In Twyne's Case, the facts that the sale was accompanied by a secret trust in favor of the debtor, and that the vendor remained in possession, showed that it was not intended as a bona fide preference to the creditor, but merely as a trick to keep the property away from the other cerditors.
But where a person, being lawfully indebted to several creditors, makes a mortgage or other conveyance to one for the open and avowed purpose of preferring him, then, in the absence of a law of the forum prohibiting preferences, such mortgage or conveyance is valid, though it may operate to bar other creditors from obtaining satisfaction of their debts. A mortgage which may have the effect of hindering other creditors is not necessarily unlawful, though a mortgage given to defraud them is always so. Stewart v. Dunham, 115 U.S. 61 , 5 Sup. Ct. 1163; Estes v. Gunter, 122 U.S. 450 , 7 Sup. Ct. 1275; Smith v. Craft, 120 [155 U.S. 631, 640] U. S. 436, 8 Sup. Ct. 196; Huntley v. Kingman & Co., 152 U.S. 527 , 14 Sup. Ct. 688; Lead Co. v. Haas, 73 Iowa, 399, 33 N. W. 657, and 35 N. W. 494, and cases cited.
In this case the preferred creditors receive no more than they are entitled by law to have, and the fact that they know that other creditors will suffer by their preference does not show a want of good faith. The effect of every mortgage to a creditor as security for the payment of a pre-existing debt is to withdraw the value of the property covered by the security from the assets of the debtor, which would otherwise be available in satisfaction of his other debts. But unless a general bankrupt law, or a law of the particular state, makes the preference illegal, it is difficult to see why mortgages given under the circumstances that these were given should be held to be invalid. The fact that they were given at night, under the instant apprehension of legal proceedings, and that their execution was followed by an immediate delivery of possession, only indicates that the insolvent debtor wished, in the selection of his creditors, to prefer his own friends, rather than the plaintiffs, who would have secured to themselves the position of preferred creditors by suing out attachments and levying upon his property. In short, they were attempting to do what the mortgagees themselves successfully carried out. The equities of the latter are at least equal to those of the plaintiffs. We do not understand it to have ever been doubted that a debtor may openly prefer one creditor to the rest, and may transfer property to him, or give him security, even after others have begun their actions. Holbird v. Anderson, 5 Term R. 235. In this case it was said by Lord Kenyon (page 238 ): 'The words of the statute 13 Eliz. do not apply to this case, for this warrant of attorney was given on a good consideration; and the other words in the act, 'bona fide,' only apply to those cases where possession is not delivered, or where it is merely colorable.' See, also, Estwick v. Caillaud, Id. 420.

» **Work request 1**: Rewrite the rows of stored data from the line with "Question: Which object" to the line with "Question: Among these", replacing "shiny metallic balloon" with "silver metallic balloon" and keeping everything else the same.

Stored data
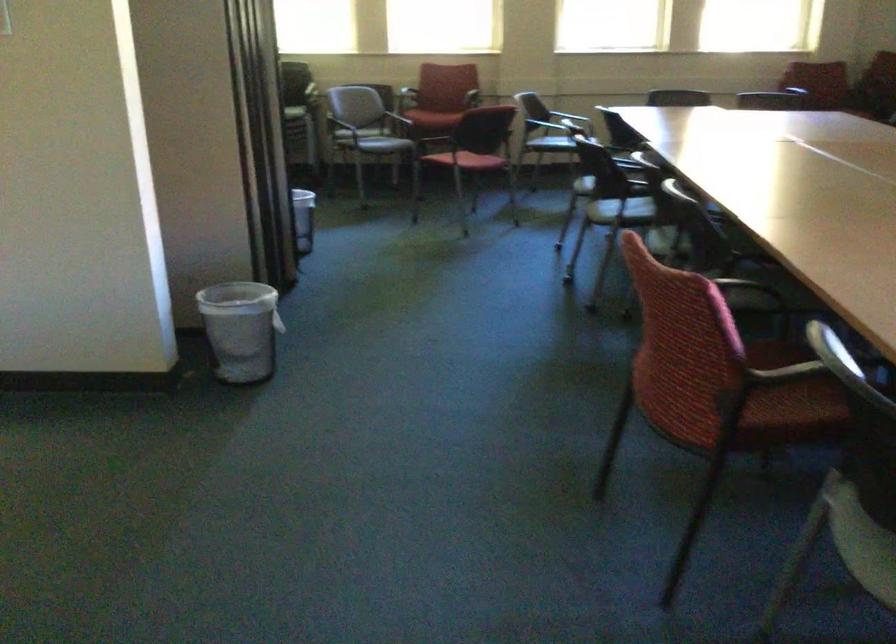
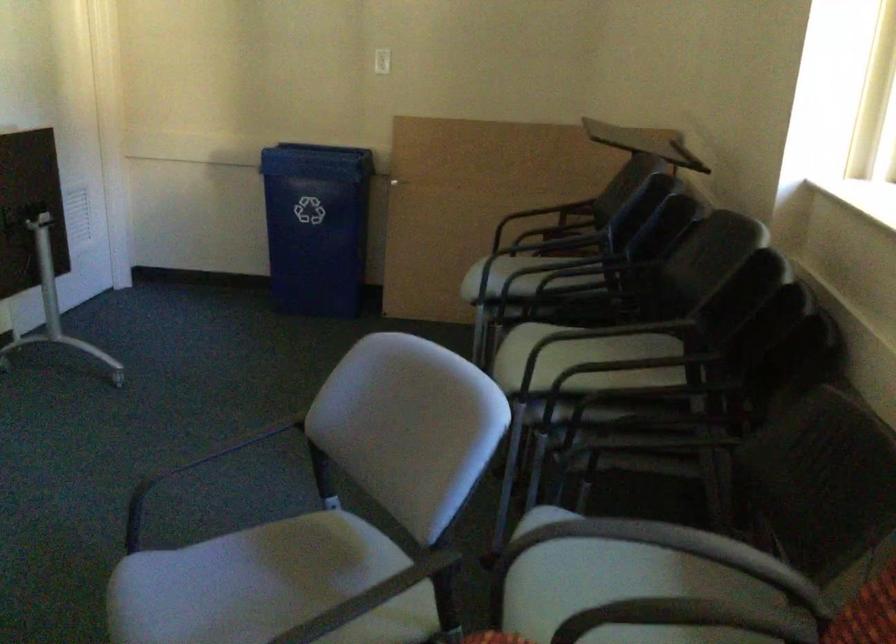
Where in the second image is the point corresponding to pixel 382 129 from the first image?

(586, 564)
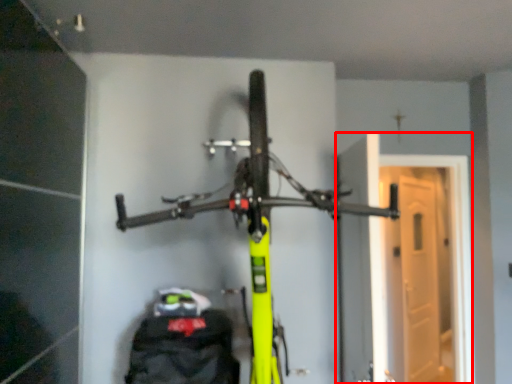
Question: In this image, where is garage door (annotated by the red box) located relative to bicycle?

Choices:
 (A) right
 (B) left

Answer: (A)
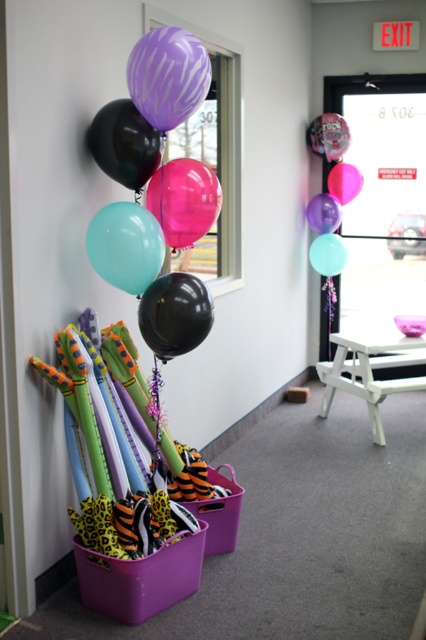
Question: Which is farther from the black glossy balloon at center?

Choices:
 (A) matte teal balloon at upper left
 (B) shiny metallic balloon at upper center
 (C) pink glossy balloon at upper center
 (D) purple zebra-patterned balloon at upper left

Answer: (B)

Question: Is purple zebra-patterned balloon at upper left to the left of matte teal balloon at upper left from the viewer's perspective?

Choices:
 (A) yes
 (B) no

Answer: (B)

Question: Can you confirm if black glossy balloon at center is bigger than translucent glossy balloon at center?

Choices:
 (A) no
 (B) yes

Answer: (A)

Question: Which object appears closest to the camera in this image?

Choices:
 (A) matte teal balloon at center
 (B) shiny metallic balloon at upper center
 (C) purple zebra-patterned balloon at upper left
 (D) black matte balloon at left

Answer: (C)

Question: Among these objects, which one is nearest to the camera?

Choices:
 (A) purple zebra-patterned balloon at upper left
 (B) shiny metallic balloon at upper center
 (C) white plastic stool at lower center
 (D) matte teal balloon at center

Answer: (A)

Question: Does purple zebra-patterned balloon at upper left appear on the left side of translucent purple balloon at upper center?

Choices:
 (A) yes
 (B) no

Answer: (A)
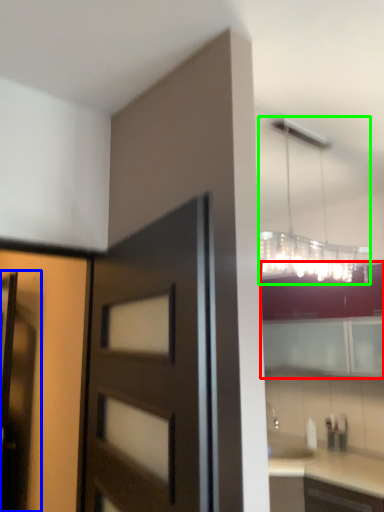
Question: Estimate the real-world distances between objects in this image. Which object is closer to cabinetry (highlighted by a red box), screen door (highlighted by a blue box) or lamp (highlighted by a green box)?

Choices:
 (A) screen door
 (B) lamp

Answer: (B)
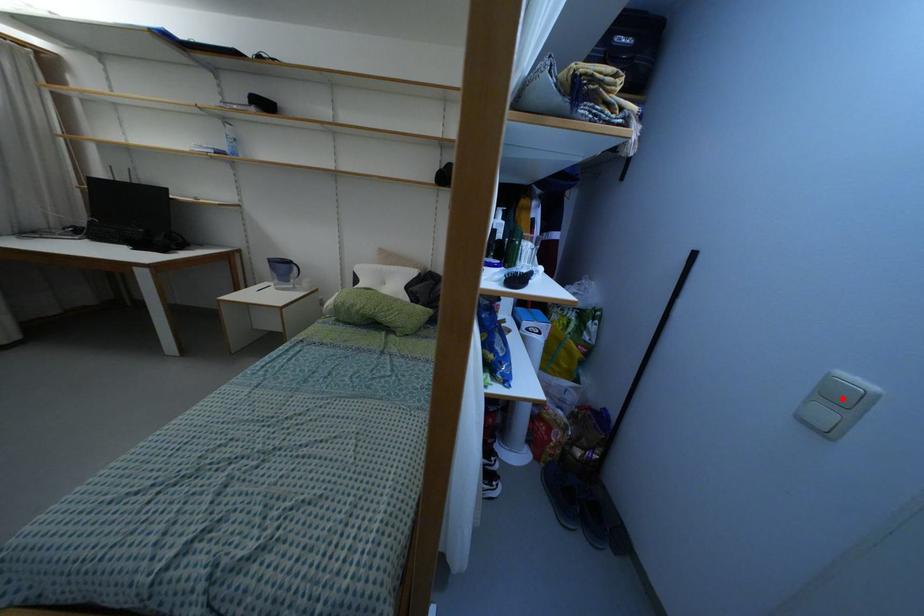
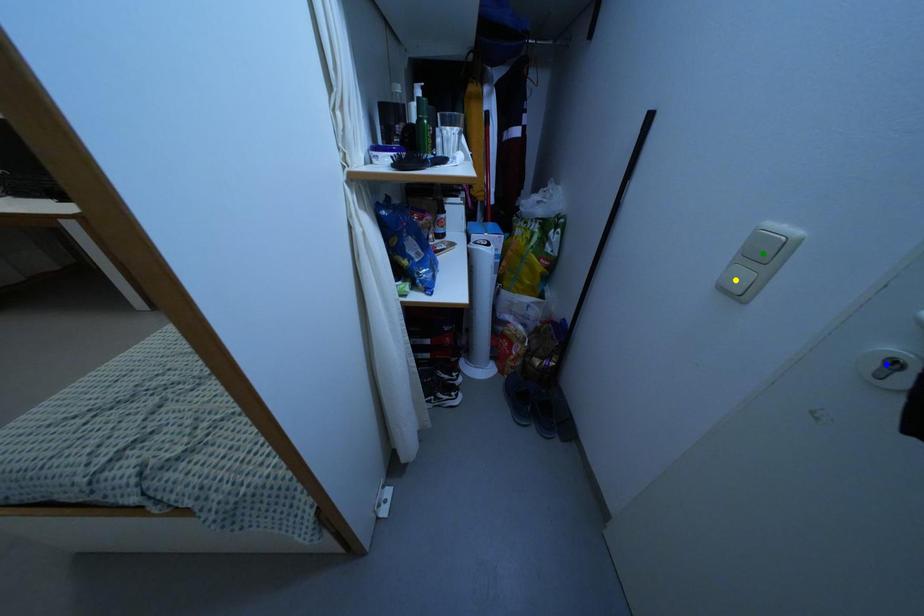
Question: I am providing you with two images of the same scene from different viewpoints. A red point is marked on the first image. You are given multiple points on the second image. Which point in image 2 represents the same 3d spot as the red point in image 1?

Choices:
 (A) blue point
 (B) yellow point
 (C) green point

Answer: (C)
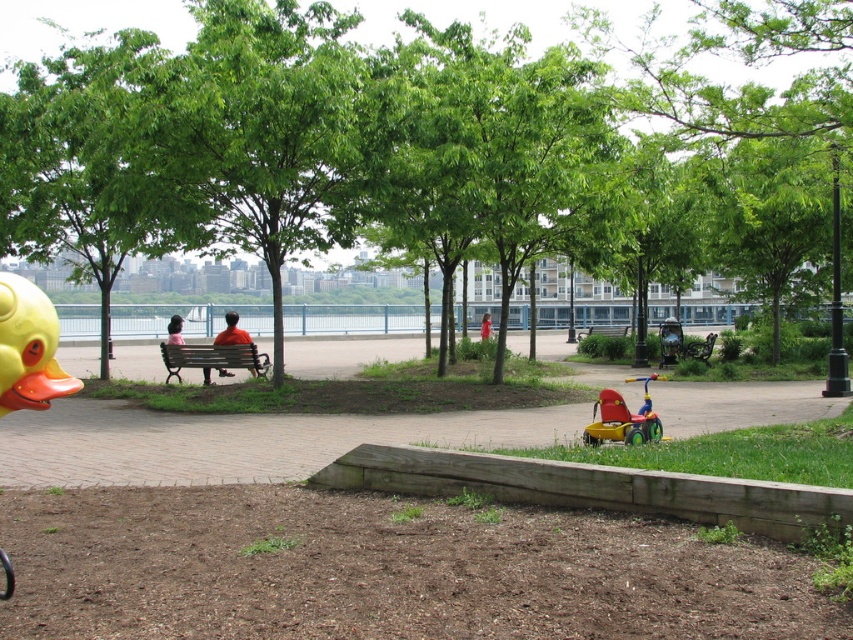
You are a parent pushing a stroller and want to reach the red plastic tricycle at lower center. There is a green leafy tree at center in your path. Can you go around it to reach the tricycle?

The green leafy tree at center is positioned on the left side of the red plastic tricycle at lower center, so you can go around it on the right side to reach the red plastic tricycle at lower center.

You are standing at the wooden retaining wall in the park and want to walk towards the group of people sitting on the bench. There are two points marked as point 1 at coordinates (x=273, y=228) and point 2 at coordinates (x=228, y=328). Which point should you aim for to stay on the path leading to the bench?

Point 1 at coordinates (x=273, y=228) is in front of point 2 at coordinates (x=228, y=328), so you should aim for point 1 to stay on the path leading to the bench.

» **Work request 2**: Write the next part of the court opinion on a debtor's preference of certain creditors, picking up after its final sentence.

» **Response area 1**:
Question: Which object appears closest to the camera in this image?

Choices:
 (A) matte teal balloon at center
 (B) silver metallic balloon at upper center
 (C) purple zebra-patterned balloon at upper left
 (D) black matte balloon at left

Answer: (C)

Question: Among these objects, which one is nearest to the camera?

» **Response area 2**:
The fact that the execution of the mortgages was immediately followed by a delivery of possession of the property mortgaged, so far from being a badge of fraud, has rather a contrary tendency, and was evidently resorted to to avoid an implication of fraud from the retention of possession by the [155 U.S. 631, 641] mortgagor. A prompt and vigorous enforcement of an honest debt is by no means indicative of fraud, and it does not lie in the mouth of the plaintiffs, who are themselves taking steps in the same direction as the mortgagees, to cavil at their success.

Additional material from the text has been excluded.